The CDC has demonstrated that mass evictions will only exacerbate the spread of COVID-19. Justice Breyer cited the chilling fact that “nationally over 433,000 cases and over 10,000 deaths may be traced to the lifting of state eviction moratoria.” The CDC implemented the original Moratorium in the first place to ensure that people could comply with social distancing and stay-at-home orders. The latest extension was specifically tailored to cover those who would be forced into shelters or other jam-packed facilities if evicted to prevent an increase in COVID-19 transmission. On the day the Court struck down the CDC’s latest Moratorium extension, the United States reported 165,870 new cases of COVID-19. Such high case numbers are especially frightening because over six million American households are behind on rent, according to a recent Census Bureau survey. The Court’s tragic ruling will result in an unspeakable number of American people losing their homes, all while the delta variant continues to ravage throughout the country.

The lack of a Moratorium forces Americans to seek recourse via alternative methods. On an individual level, renters who need emergency assistance can visit or call 2-1-1, to obtain information about local assistance programs. Renters can also use a searchable database to find a Treasury ERA program in their locality. Furthermore, state and local governments can still help their constituents, notwithstanding the Court’s recent ruling in the Alabama Association of Realtors case. Localities can assist by creating or extending local eviction moratoriums, enacting more renter protections, or by quickly dispersing ERA funds. For example, on September 2, 2021, Kathy Hochul, the Governor of New York, signed a new moratorium on COVID-related commercial and residential evictions, lasting through January 15, 2022. Not only does New York’s new law protect the most vulnerable populations, it also includes foreclosure protections for homeowners and landlords. Although the Moratorium has lapsed, there are still other resources available for those in need.

The federal eviction moratorium truly highlights the importance of the federal government’s power to protect Americans amidst the ongoing economic and public health crisis. The Moratorium saved millions of households from unsafe and unstable housing situations throughout this seemingly never-ending pandemic. Without such necessary safeguards, Americans now face more uncertainties than before, as they rely on local governments to fix a problem that appears to lack feasible solutions.

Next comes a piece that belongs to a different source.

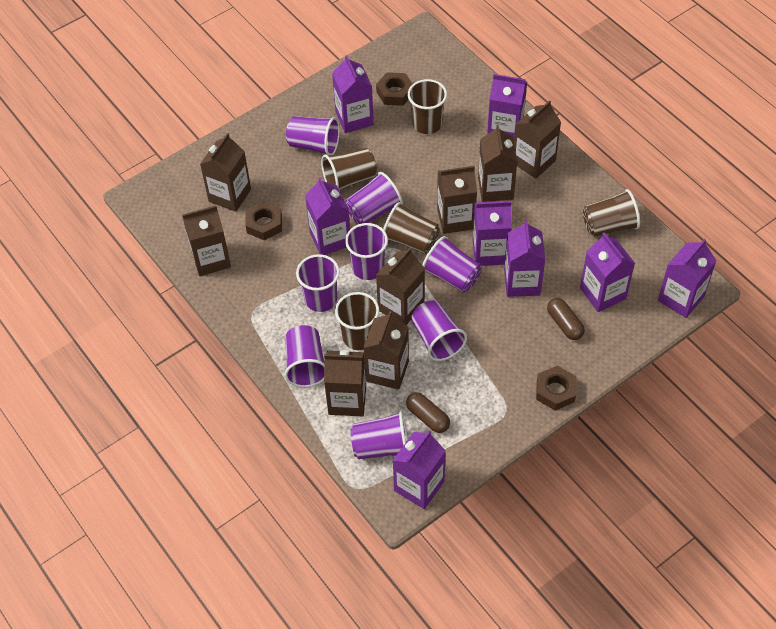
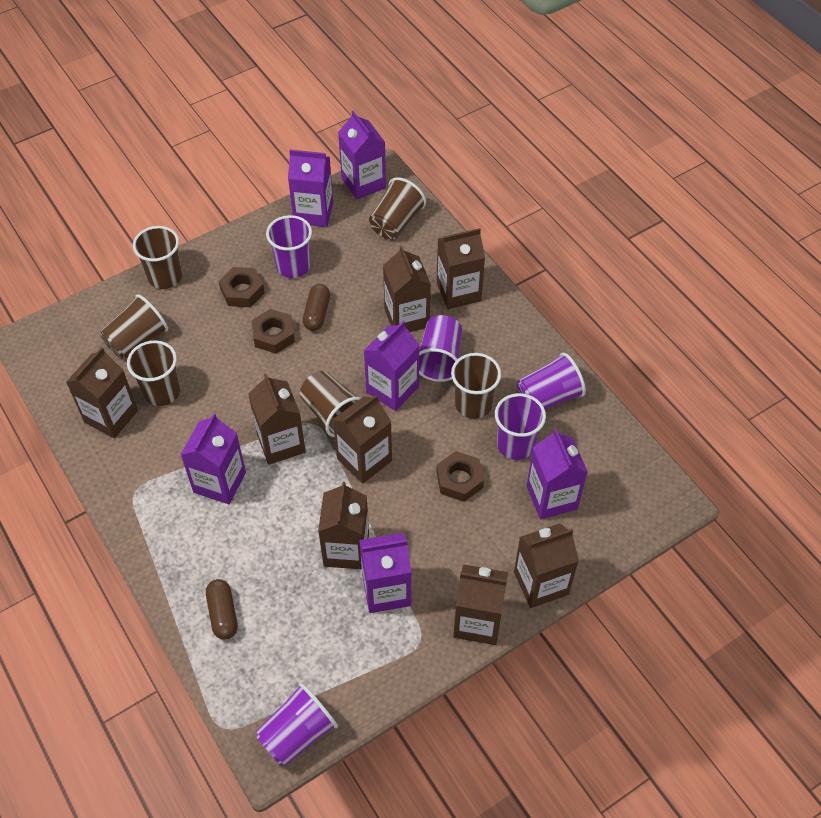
brown cup: [321,148,377,190] [335,292,379,350] [383,202,440,254] [408,79,447,134] [583,189,640,237] = 5 -> [101,294,168,359] [127,340,180,406] [133,226,182,289] [300,371,361,437] [369,177,426,239] [451,353,501,419] = 6
purple carton: [305,177,350,255] [332,55,374,133] [392,430,446,509] [473,201,512,266] [487,74,527,140] [504,220,545,297] [580,233,635,312] [658,239,717,318] = 8 -> [181,413,246,504] [288,150,333,227] [338,110,386,199] [359,533,412,613] [364,321,420,411] [526,429,588,519] = 6
purple cup: [284,325,325,387] [286,116,340,155] [296,254,340,312] [345,172,403,224] [345,223,388,280] [350,411,408,459] [411,300,467,361] [422,236,482,292] = 8 -> [256,683,338,766] [266,215,312,278] [419,315,462,382] [495,393,546,460] [517,353,586,409] = 5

Danielle graduated from Arizona State University with a B.S. in both Criminal Justice and Psychology. She is currently a 2L at Arizona State University’s Sandra Day O’Connor College of Law. Her legal interests include criminal justice reform, mental health advocacy, and issues affecting low income families and communities. Her personal interests include spoiling her dachshund, Snoopy, and keeping her houseplants alive.